In the beginning, I imagined the trilogy would reach out mostly to young adult fantasy fans. To the contrary, it is proving ageless in its appeal. Whether readers are 9, 90, or anywhere in between, it pulls them into its stories. Then I received The ComPanion and pored over its revelations. Curiosities that had arisen while reading the three novels were satisfied. Unique words coined to fit the story took on new power as I learned their full meanings and derivations. Characters, already robust and well-rounded in the trilogy, stepped off the pages to share the triumphs and tragedies that made them who they were. Ideally, readers should use The ComPanion as a tool, an accompaniment to each volume of the trilogy, a reference for both main characters and the original vocabulary describing inhabitants and locales of the Inner Universe.

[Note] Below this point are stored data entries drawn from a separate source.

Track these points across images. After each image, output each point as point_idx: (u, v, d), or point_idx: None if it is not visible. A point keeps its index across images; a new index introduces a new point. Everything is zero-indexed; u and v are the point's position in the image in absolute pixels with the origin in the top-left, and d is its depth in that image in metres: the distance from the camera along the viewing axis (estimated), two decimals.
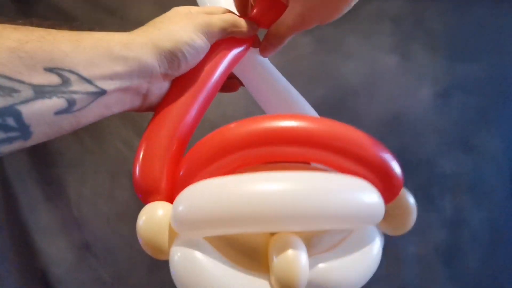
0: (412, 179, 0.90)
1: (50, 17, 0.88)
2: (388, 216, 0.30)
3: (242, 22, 0.34)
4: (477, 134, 0.92)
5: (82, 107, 0.25)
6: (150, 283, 0.87)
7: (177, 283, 0.26)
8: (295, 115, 0.29)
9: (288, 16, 0.33)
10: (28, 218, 0.88)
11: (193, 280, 0.25)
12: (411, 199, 0.31)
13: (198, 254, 0.25)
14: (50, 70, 0.23)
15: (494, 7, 0.93)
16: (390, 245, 0.34)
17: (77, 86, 0.24)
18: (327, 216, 0.25)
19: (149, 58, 0.27)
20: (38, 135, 0.23)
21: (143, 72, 0.27)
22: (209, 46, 0.31)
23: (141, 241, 0.26)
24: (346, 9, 0.31)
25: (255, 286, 0.26)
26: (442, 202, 0.90)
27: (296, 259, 0.24)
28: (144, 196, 0.29)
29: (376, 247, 0.30)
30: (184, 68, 0.30)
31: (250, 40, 0.35)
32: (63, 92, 0.23)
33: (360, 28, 0.92)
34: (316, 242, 0.29)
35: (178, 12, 0.31)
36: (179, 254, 0.25)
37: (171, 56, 0.28)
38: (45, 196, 0.89)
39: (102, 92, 0.25)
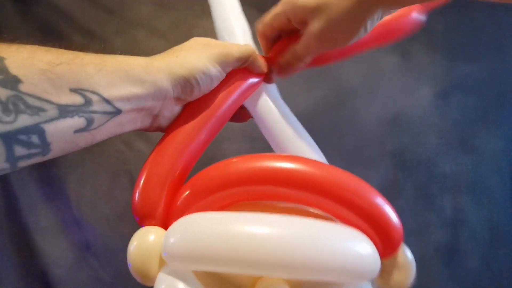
0: (412, 179, 0.90)
1: (50, 17, 0.88)
2: (384, 273, 0.28)
3: (258, 56, 0.35)
4: (477, 134, 0.92)
5: (98, 126, 0.26)
6: None
7: None
8: (295, 157, 0.29)
9: (297, 46, 0.34)
10: (28, 218, 0.88)
11: None
12: (409, 254, 0.29)
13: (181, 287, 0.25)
14: (74, 90, 0.24)
15: (494, 8, 0.93)
16: None
17: (97, 106, 0.25)
18: (315, 266, 0.24)
19: (164, 82, 0.29)
20: (56, 151, 0.24)
21: (158, 95, 0.29)
22: (224, 75, 0.32)
23: (130, 267, 0.26)
24: (358, 35, 0.31)
25: None
26: (442, 202, 0.90)
27: None
28: (140, 220, 0.29)
29: None
30: (196, 94, 0.31)
31: (263, 74, 0.36)
32: (84, 112, 0.25)
33: None
34: None
35: (197, 42, 0.32)
36: (163, 286, 0.25)
37: (185, 82, 0.29)
38: (45, 196, 0.89)
39: (118, 112, 0.27)
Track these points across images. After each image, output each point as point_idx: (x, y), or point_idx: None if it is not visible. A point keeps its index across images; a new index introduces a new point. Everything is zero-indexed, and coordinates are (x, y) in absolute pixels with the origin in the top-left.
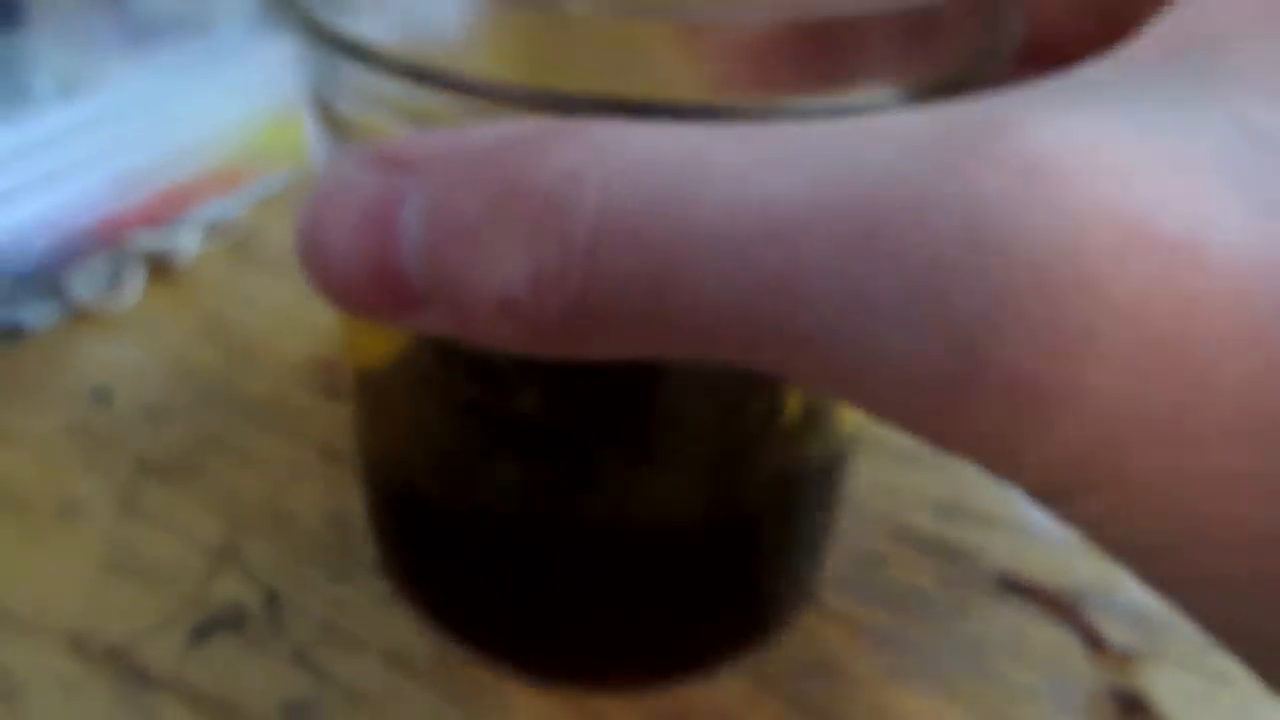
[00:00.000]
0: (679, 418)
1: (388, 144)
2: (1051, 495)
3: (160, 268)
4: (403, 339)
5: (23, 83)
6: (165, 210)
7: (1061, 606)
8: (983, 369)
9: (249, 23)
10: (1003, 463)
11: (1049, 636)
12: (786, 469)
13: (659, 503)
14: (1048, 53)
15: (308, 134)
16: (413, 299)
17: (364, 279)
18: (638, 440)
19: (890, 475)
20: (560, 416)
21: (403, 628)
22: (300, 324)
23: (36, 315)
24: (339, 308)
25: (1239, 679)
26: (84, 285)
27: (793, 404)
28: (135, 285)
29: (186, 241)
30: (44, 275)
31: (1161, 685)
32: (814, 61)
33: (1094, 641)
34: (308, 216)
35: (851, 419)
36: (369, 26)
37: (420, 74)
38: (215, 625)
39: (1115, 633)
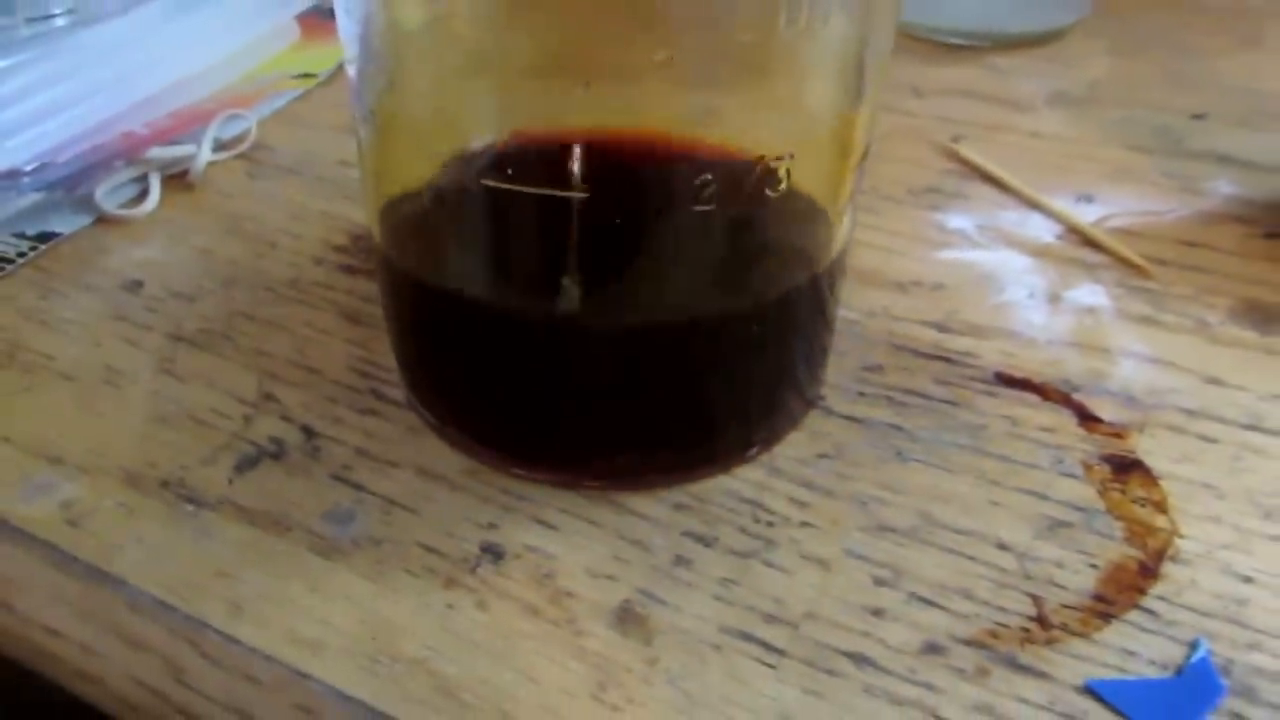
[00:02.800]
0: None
1: None
2: None
3: (176, 178)
4: (436, 157)
5: (42, 11)
6: (179, 128)
7: (1055, 393)
8: None
9: None
10: None
11: (1044, 419)
12: (790, 274)
13: (677, 296)
14: None
15: (343, 40)
16: None
17: None
18: (654, 224)
19: (889, 301)
20: (582, 202)
21: (433, 448)
22: (313, 216)
23: (65, 223)
24: None
25: (1226, 438)
26: (107, 196)
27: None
28: (154, 194)
29: (200, 154)
30: (70, 188)
31: (1153, 449)
32: None
33: (1087, 418)
34: None
35: (841, 232)
36: None
37: None
38: (258, 457)
39: (1107, 413)
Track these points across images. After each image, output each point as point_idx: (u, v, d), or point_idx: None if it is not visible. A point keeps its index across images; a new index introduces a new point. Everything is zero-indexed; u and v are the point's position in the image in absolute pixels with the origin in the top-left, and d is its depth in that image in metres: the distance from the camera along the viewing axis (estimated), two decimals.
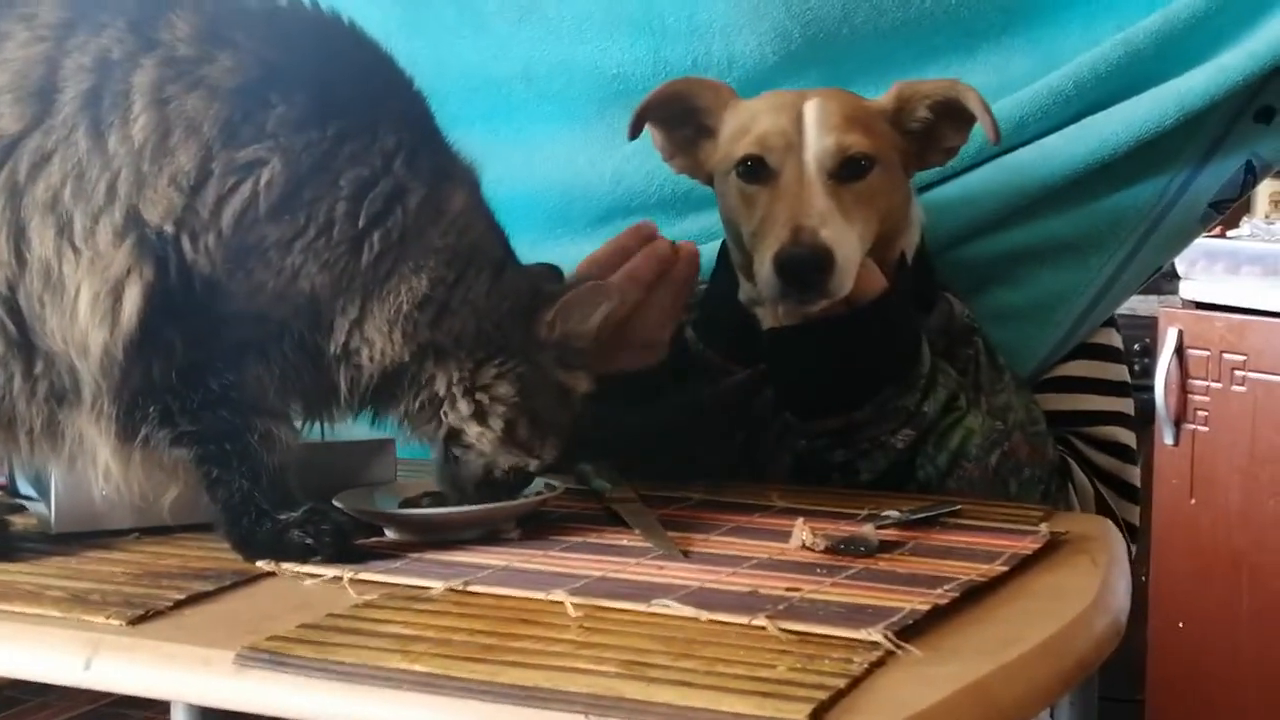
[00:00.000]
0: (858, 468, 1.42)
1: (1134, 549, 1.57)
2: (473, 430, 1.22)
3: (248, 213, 1.14)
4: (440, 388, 1.21)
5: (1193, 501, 3.23)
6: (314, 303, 1.17)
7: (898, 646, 0.96)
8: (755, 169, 1.40)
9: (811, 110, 1.39)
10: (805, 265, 1.33)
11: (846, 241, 1.35)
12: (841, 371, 1.39)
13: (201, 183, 1.14)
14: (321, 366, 1.19)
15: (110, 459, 1.17)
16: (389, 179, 1.17)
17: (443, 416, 1.22)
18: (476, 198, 1.25)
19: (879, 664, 0.94)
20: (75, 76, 1.13)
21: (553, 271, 1.31)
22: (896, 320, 1.40)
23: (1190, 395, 3.24)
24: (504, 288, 1.22)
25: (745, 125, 1.42)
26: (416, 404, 1.22)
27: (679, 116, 1.49)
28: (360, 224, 1.16)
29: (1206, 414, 3.22)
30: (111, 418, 1.15)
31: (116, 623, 1.03)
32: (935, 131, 1.45)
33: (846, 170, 1.38)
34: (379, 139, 1.18)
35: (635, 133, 1.48)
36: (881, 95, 1.44)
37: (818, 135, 1.38)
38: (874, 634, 0.97)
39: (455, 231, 1.20)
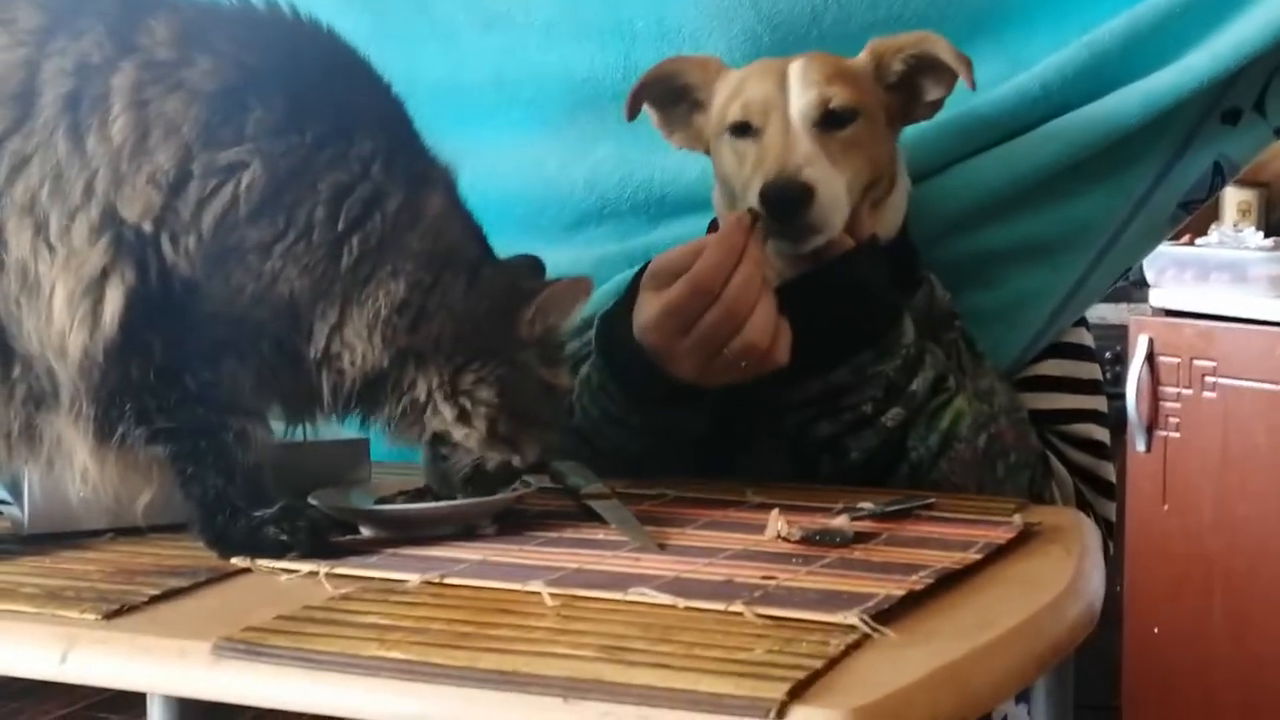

I highly recommend The ComPanion, as well as the trilogy, to all who love great stories with strong, diverse characters and compelling plots. You will not be disappointed. All the books, including The ComPanion, are available on Amazon.

~ Edited and Reviewed by Linda Lane. This series of books introduced me to the fascinating world of fantasy, a place I had never before visited. I was enthralled.

Author S.K. Randolph grew up in Bermuda, where from an early age she channeled her creative talents into ballet. Her career in dance spanned forty years and took her from performing to teaching, choreographing, and directing, including as Director of Dance at Interlochen Center for the Arts.

She now lives with her partner on a boat home ported in Sitka, Alaska, and spends her time writing and creating digital art. Together, they explore the waters of southeast Alaska and in the words of Thoreau, strive “to live deliberately.”